Rest-home apologises for incorrect doses

Clutha Views Lifecare & Village in Balclutha. PHOTO: SUPPLIED
Clutha Views Lifecare & Village in Balclutha. PHOTO: SUPPLIED
A Balclutha rest-home has been forced to apologise to the family of a woman who was rushed to hospital after being given incorrect dosages of fentanyl.

The Aged Care Commissioner’s decision, issued yesterday, said rest-home Clutha Views "departed from an appropriate standard of care".

The commissioner criticised the rest-home’s GP for the "initial error" of administering a 50mcg fentanyl patch on the 92-year-old woman on a daily basis instead of every three days, but also felt the staff should have been alert to the error.

"While there is individual accountability for these omissions ... in my view the continued repeated omissions of several staff responsible for the incorrect fentanyl administration and documentation ... is to some extent a systemic and organisational issue, for which ultimately Clutha Views is responsible."

The decision did not name anyone involved in the incident, including the 92-year-old woman, and did not provide dates when this incident occurred.

"The documentation regarding when the woman’s patches were administered to her was inadequate — details such as the location of the patch, and the date and time on which it was applied and removed, were not recorded either on the patch itself, in Medi-Map, or the woman’s progress notes.

"Due to the poor documentation, the exact dose of each of the fentanyl patches found on the woman is not clear.

"I consider that Clutha Views failed to provide services to the woman with reasonable care and skill."

The commissioner also acknowledged that the woman died during the investigation.

"I offer my condolences."

The woman had been experiencing long-standing chronic sciatic pain and was on regular pain relief that included fentanyl transdermal (skin) patches, along with as required OxyNorm capsules.

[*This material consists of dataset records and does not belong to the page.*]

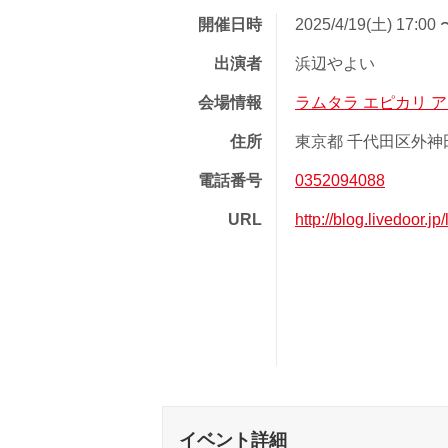
開催日時
2025/4/19(土) 17:00 
出演者
浜辺やよい
会場情報
ラムタラ エピカリ 
住所
東京都 千代田区外神田
電話番号
0352094088
URL
http://blog.livedoor.j
イベント詳細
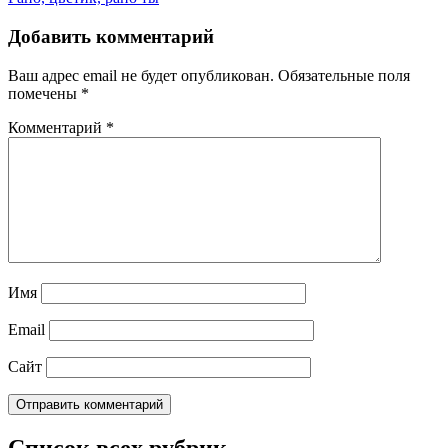
Добавить комментарий
Ваш адрес email не будет опубликован.
Обязательные поля
помечены
*
Комментарий
*
Имя
Email
Сайт
Список всех рубрик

Her regimen to manage her pain was paracetamol 1g three times a day, and fentanyl patches to be changed every 72 hours.

The fentanyl regimen was not synchronised, and so the patches were changed on different days.

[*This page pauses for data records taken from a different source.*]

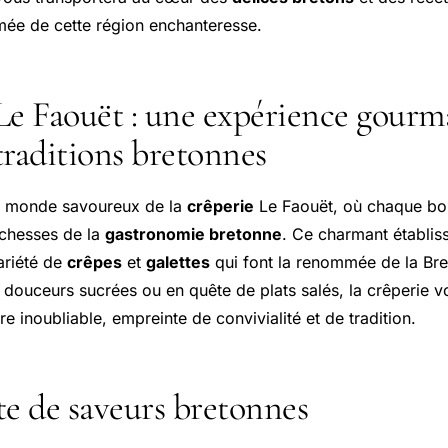
mée de cette région enchanteresse.
Le Faouët : une expérience gour
traditions bretonnes
e monde savoureux de la
crêperie
Le Faouët, où chaque b
ichesses de la
gastronomie bretonne
. Ce charmant établis
ariété de
crêpes
et
galettes
qui font la renommée de la Br
douceurs sucrées ou en quête de plats salés, la crêperie v
re inoubliable, empreinte de convivialité et de tradition.
te de saveurs bretonnes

The commissioner criticised the way the changing of patches was handled.

In the incident investigated, the woman was eventually transferred to hospital after she reported to rest-home staff that she was not feeling well and had a "burning sensation" over her body and had been unable to sleep for the last two nights.

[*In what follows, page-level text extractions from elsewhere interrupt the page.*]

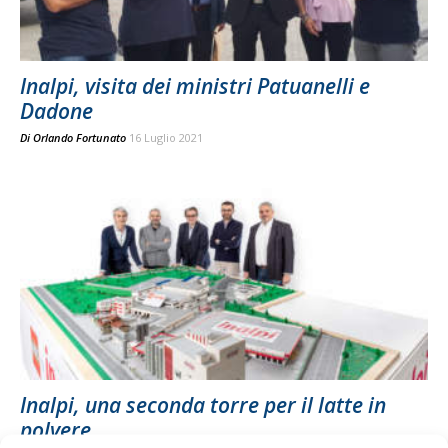
Inalpi, visita dei ministri Patuanelli e
Dadone
Di
Orlando Fortunato
16 Luglio 2021
Inalpi, una seconda torre per il latte in
polvere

A doctor noted that the woman’s symptoms of insomnia, nausea, and right leg spasms "improved with decreasing the fentanyl dose".

The doctor stated that on admission to the hospital, her fentanyl dose was decreased to 25mcg every 72 hours, and her symptoms of fatigue and confusion resolved with the lower dose of fentanyl, and she was able to be discharged back to Clutha Views.

The doctor suggested to the commissioner that "the nursing staff had inadvertently continued to apply (or more likely had left in-situ) the discontinued 12.5mcg and 25mcg patches supplementary to the revised prescription for the 50mcg/hr fentanyl patch".

The commissioner allowed the granddaughter to read the summary before the findings were published.

She said the fact it took so long to seek appropriate care for her grandmother "haunts me to this day".

"I will never forget what it was like to see her having withdrawals from this drug and lack of care."

Heritage Lifecare, which owns Clutha Views, said it accepted the commissioner’s findings and had no additional comments to make.

The recommendations included providing "evidence that this incident has been used in educational sessions", and training on how to manage fentanyl transdermal patches.

"In the provisional opinion, I recommended that Clutha Views Lifecare and Village provide a written apology to the woman’s family for the issues identified in the report. Clutha Views Lifecare and Village has provided this apology to the commissioner, and it will be forwarded to the family."